The main challenges for boost phase defense include the short window of opportunity between launch detection and the missile entering the midcourse phase. Kinetic interceptor systems must be placed either very close to a missile’s launch point or be fast enough to cover the necessary distance before the missile enters midcourse. This has proven problematic from both a geographic and engineering standpoint. The small window of opportunity also requires a dense system of early warning sensors to ensure the maximum time possible to conduct an interception.

Boost phase defense is not a new concept and featured prominently in the Strategic Defense Initiative (SDI), launched by President Reagan in 1983. Defense Secretary Caspar Weinberger envisioned a constellation of orbiting interceptors that would intercept Soviet ICBMs in the boost phase to prevent the Multiple Independent Reentry Vehicles (MIRVs) and countermeasures from deploying. The Missile Defense Act of 1991, however, forced an end to serious exploration of space-based systems as Congressional pressure limited research to terrestrial systems that fell within limitations imposed by the Anti-Ballistic Missile (ABM) Treaty.
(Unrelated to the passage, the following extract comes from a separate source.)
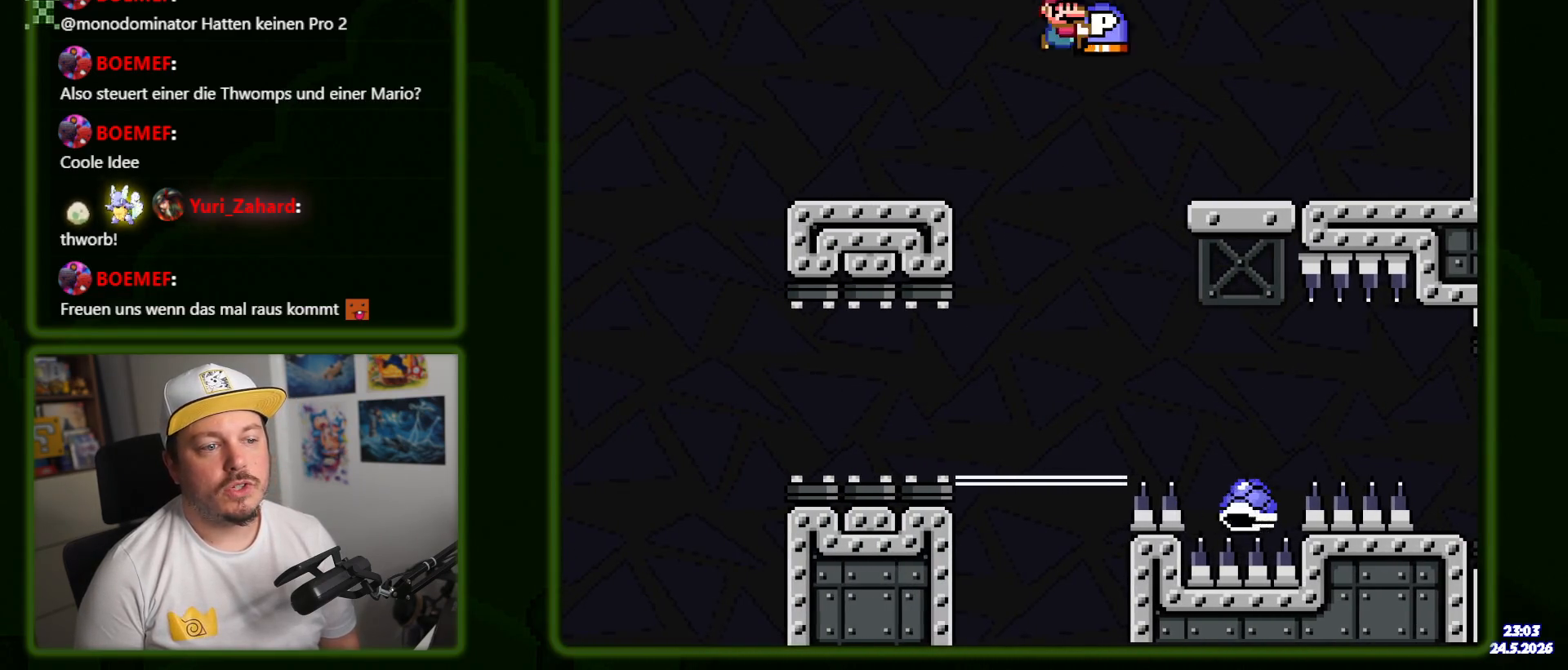
{"buttons": ["Y", "DPAD_RIGHT"], "events": [[183, "B", "up"]]}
Currently, directed energy technology—or lasers—is the most sought-after future boost phase missile defense option. However, complex financial, technical, deployment, and manufacturing challenges need to be overcome before this variant of boost phase missile defense can be employed. Space-based intercept systems also have exhibited promise as an effective boost phase missile defense option, however, highly expensive R & D has hamstrung such initiatives.